Segment Start: Input data

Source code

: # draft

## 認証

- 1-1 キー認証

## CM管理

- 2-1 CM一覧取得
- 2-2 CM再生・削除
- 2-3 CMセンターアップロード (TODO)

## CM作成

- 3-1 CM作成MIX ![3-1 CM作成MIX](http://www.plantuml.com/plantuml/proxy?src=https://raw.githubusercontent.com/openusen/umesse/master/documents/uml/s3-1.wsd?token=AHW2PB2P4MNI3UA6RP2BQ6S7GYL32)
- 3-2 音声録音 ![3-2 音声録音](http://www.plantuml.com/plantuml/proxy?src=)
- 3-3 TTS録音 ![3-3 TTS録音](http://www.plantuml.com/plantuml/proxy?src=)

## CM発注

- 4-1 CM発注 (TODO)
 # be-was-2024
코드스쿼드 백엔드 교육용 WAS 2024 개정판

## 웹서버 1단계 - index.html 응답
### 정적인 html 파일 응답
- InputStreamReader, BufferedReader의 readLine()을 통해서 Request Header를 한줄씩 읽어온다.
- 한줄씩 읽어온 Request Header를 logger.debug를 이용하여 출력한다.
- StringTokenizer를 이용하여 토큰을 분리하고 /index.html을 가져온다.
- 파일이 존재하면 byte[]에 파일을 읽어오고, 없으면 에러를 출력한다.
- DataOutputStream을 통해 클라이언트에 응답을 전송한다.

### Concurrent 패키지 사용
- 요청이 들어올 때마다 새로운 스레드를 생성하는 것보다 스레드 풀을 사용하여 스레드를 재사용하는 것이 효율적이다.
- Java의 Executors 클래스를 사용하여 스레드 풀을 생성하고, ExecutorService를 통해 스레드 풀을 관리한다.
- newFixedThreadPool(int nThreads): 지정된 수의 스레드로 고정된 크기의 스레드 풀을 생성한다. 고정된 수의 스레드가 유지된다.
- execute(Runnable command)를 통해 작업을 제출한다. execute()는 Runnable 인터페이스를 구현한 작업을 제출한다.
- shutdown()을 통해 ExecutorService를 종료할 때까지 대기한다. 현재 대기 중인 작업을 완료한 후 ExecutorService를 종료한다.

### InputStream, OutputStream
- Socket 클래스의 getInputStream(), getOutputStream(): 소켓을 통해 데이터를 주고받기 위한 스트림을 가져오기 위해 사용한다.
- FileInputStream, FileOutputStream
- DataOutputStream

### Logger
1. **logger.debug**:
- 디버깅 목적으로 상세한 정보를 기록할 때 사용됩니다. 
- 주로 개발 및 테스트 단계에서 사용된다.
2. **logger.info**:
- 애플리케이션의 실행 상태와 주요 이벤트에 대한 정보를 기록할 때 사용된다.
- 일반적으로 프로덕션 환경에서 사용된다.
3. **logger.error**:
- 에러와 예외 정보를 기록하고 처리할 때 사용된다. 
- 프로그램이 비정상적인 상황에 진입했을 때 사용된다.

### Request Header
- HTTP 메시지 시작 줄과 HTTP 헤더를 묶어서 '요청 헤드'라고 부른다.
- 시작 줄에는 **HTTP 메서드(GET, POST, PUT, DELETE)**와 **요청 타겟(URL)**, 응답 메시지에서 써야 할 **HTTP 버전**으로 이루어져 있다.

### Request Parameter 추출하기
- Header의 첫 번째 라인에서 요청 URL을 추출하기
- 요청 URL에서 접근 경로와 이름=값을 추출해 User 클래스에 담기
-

Segment End: Input data

Action item:
Begin at the top of the records above and quote each line exactly, ending with the line that contains "### Concurrent 패키지 사용".

Reply to the task:
Source code

: # draft

## 認証

- 1-1 キー認証

## CM管理

- 2-1 CM一覧取得
- 2-2 CM再生・削除
- 2-3 CMセンターアップロード (TODO)

## CM作成

- 3-1 CM作成MIX ![3-1 CM作成MIX](http://www.plantuml.com/plantuml/proxy?src=https://raw.githubusercontent.com/openusen/umesse/master/documents/uml/s3-1.wsd?token=AHW2PB2P4MNI3UA6RP2BQ6S7GYL32)
- 3-2 音声録音 ![3-2 音声録音](http://www.plantuml.com/plantuml/proxy?src=)
- 3-3 TTS録音 ![3-3 TTS録音](http://www.plantuml.com/plantuml/proxy?src=)

## CM発注

- 4-1 CM発注 (TODO)
 # be-was-2024
코드스쿼드 백엔드 교육용 WAS 2024 개정판

## 웹서버 1단계 - index.html 응답
### 정적인 html 파일 응답
- InputStreamReader, BufferedReader의 readLine()을 통해서 Request Header를 한줄씩 읽어온다.
- 한줄씩 읽어온 Request Header를 logger.debug를 이용하여 출력한다.
- StringTokenizer를 이용하여 토큰을 분리하고 /index.html을 가져온다.
- 파일이 존재하면 byte[]에 파일을 읽어오고, 없으면 에러를 출력한다.
- DataOutputStream을 통해 클라이언트에 응답을 전송한다.

### Concurrent 패키지 사용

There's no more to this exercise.